▸ **Passage to read**:
▬▬▬▬▬▬▬▬▬▬

Thursday, June 18, 2015

REFRAC: a toolbox to calculate X-ray refraction of matter

This Matlab toolbox calculates the refraction properties of a matter under X-ray radiation (energy range 0.03~30 KeV), such as dispersion, absorption parts of the index of refraction, the critical angle of total external reflection, attenuation length etc. It basically does the same thing as CXRO X-Ray Interactions With Matter. However, the advantage is that the toolbox does not require internet access, and you can directly use it in your Matlab script.

Caution: CXRO includes Compton scattering when calculating the absorption length, while Refrac does not. The difference becomes obvious for materials of light elements when energy is >10 Kev.

For example, the following script plots dispersion and absorption of SiO2 for X-ray energies between 0.1-10 KeV:

   >>x = 10.^linspace(log10(0.1), log10(10), 1000);           % list of X-ray energies (KeV)
   >>y = refrac('SiO2', x, 2.648);                                         % give chemical formula and mass density to calculate properties of SiO2
   >>loglog(x*1000, y.dispersion, x*1000, y.absorption);    % plot in eV



This standalone toolbox is included in GIXSGUI toolbox. However, you can download and run it separately. After downloading, remember to choose "Add with Subfolders" in Matlab "Set Path" to include the main and all subfolders to Matlab search path; otherwise, the toolbox will not work.

Download: xrayrefraction.zip

For more information about X-ray interactions with matter, go to NIST and LBL

For usage, in Matlab command window, type ">>help refrac".

refrac  Material property when interacting with x-rays.

     Usage: result = refrac(Chemical Formula,Energy,MassDensity)

     Input:
        1) Chemical formula. Can be either cell array (for multiple
           formulas) or single string. Formula is case sensitive (e.g. CO
           for Carbon Monoxide vs Co for Cobalt);
        2) Energy (0.03KeV~30KeV). Can be single or list.
        3) List of mass densities (g/cm^3);
    
     Output: Can be either cell of structures (if input formular is cell
        array) or single structure (if input is single string) with the
        following elements:
        1) Chemical formula;
        2) Molecular weight;
        3) Number of electrons per molecule;
        4) Mass density (g/cm^3);
        5) Electron density (1/A^3);
        6) X-ray energy (KeV);
        7) Corresponding X-ray wavelength (A);
        8) Dispersion;
        9) Absorption;
        10) Critical angle (degree);
        11) Attenuation length (cm);
        12) Real part of scattering length density (SLD) (A^-2);
        13) Imaginary part of SLD (A^-2).

▬▬▬▬▬▬▬▬▬▬

(Data items)

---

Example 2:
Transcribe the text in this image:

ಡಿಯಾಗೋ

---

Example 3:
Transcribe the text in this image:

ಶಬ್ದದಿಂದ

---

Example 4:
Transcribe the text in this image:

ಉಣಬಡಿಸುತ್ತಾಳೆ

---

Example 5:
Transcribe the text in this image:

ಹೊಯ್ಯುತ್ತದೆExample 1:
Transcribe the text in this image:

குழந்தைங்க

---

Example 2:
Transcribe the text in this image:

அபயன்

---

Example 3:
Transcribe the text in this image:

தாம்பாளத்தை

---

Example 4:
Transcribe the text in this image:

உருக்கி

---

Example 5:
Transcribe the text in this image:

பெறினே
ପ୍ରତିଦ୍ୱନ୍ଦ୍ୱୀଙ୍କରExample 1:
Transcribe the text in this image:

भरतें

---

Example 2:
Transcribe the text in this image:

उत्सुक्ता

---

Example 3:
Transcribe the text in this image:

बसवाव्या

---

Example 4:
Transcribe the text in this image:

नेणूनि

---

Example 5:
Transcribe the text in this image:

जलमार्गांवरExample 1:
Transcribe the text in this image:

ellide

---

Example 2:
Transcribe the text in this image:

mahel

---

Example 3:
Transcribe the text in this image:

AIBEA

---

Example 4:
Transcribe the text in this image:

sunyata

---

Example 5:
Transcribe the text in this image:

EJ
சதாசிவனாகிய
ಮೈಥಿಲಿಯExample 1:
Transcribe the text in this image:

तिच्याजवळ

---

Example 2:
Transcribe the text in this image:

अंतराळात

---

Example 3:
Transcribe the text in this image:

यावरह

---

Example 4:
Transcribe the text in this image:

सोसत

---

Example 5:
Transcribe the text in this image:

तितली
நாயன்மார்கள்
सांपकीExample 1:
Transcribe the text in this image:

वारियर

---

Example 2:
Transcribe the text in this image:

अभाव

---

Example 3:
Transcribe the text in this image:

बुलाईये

▬▬▬▬▬▬▬▬▬▬

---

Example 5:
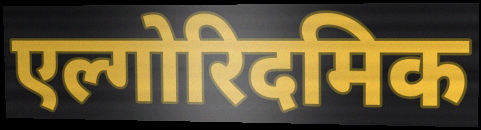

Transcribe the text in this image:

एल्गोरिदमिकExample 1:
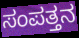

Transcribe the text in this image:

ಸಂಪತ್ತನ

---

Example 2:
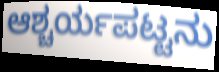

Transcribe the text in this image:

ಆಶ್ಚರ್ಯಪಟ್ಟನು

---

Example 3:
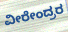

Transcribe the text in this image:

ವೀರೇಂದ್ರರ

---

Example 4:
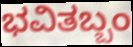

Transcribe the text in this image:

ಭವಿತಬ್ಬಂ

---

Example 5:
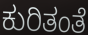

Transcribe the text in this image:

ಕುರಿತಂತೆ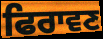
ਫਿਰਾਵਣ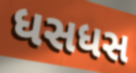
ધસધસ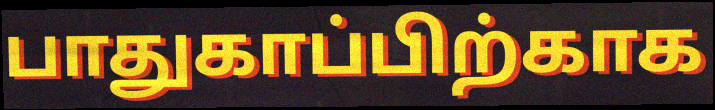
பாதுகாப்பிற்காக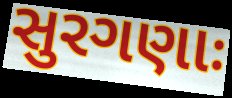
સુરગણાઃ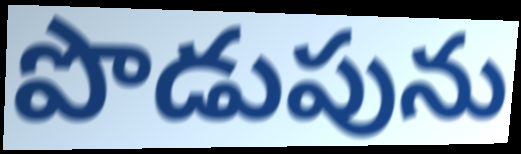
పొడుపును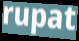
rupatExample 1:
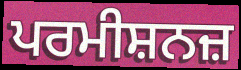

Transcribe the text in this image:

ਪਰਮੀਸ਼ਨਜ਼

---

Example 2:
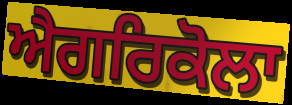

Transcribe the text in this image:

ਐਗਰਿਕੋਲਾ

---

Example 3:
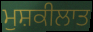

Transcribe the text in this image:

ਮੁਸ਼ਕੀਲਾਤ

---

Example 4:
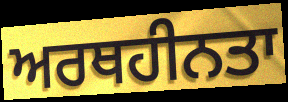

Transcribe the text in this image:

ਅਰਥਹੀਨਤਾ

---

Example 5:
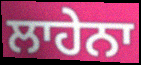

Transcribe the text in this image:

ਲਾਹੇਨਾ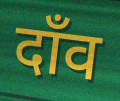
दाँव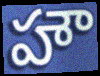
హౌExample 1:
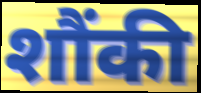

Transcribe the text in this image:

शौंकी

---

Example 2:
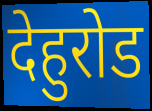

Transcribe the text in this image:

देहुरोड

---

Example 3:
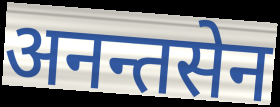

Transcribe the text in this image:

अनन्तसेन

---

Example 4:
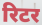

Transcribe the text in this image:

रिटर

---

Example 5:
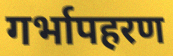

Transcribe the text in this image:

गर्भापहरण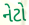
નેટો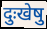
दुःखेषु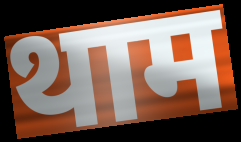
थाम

▬▬▬▬▬▬▬▬▬▬

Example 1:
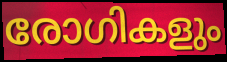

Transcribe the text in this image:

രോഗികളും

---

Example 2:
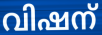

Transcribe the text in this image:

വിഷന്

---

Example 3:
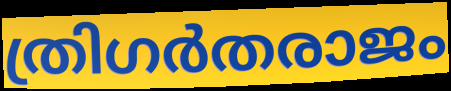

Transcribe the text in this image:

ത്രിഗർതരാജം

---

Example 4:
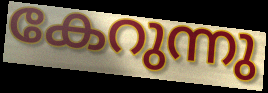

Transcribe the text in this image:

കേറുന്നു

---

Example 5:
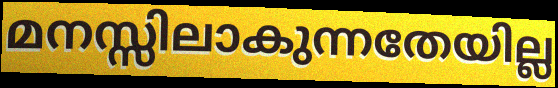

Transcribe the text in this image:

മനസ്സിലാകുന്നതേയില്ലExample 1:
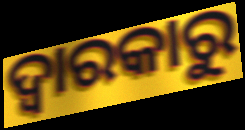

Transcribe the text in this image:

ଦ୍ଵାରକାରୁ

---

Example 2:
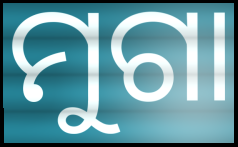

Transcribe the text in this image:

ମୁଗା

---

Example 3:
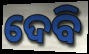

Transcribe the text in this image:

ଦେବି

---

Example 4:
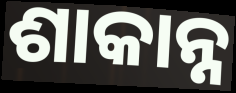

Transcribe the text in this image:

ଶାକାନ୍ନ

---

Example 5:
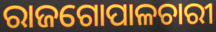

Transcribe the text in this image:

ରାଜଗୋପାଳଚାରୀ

▬▬▬▬▬▬▬▬▬▬

▸ **What the task asks**:
Extend the REFRAC toolbox write-up, picking up directly after its final line.

▸ **Response to the task**:
     Example 1: >> result=refrac({'H2O','Si3N4'},8.04778,[1,3.44])
                Output: cell of structures
                result{2} =
                  chemFormula: 'Si3N4'
              molecularWeight: 140.28
            numberOfElectrons: 70
                  massDensity: 3.44
              electronDensity: 1.0337
                       energy: 8.0478
                   wavelength: 1.5406
                   dispersion: 1.1164e-005
                   absorption: 1.6477e-007
                criticalAngle: 0.27074
                    attLength: 0.0074403
                        reSLD: 2.9554e-005
                        imSLD: 4.362e-007
    
     Example 2: >>result=refrac('SiO2',8:0.5:10,2.33)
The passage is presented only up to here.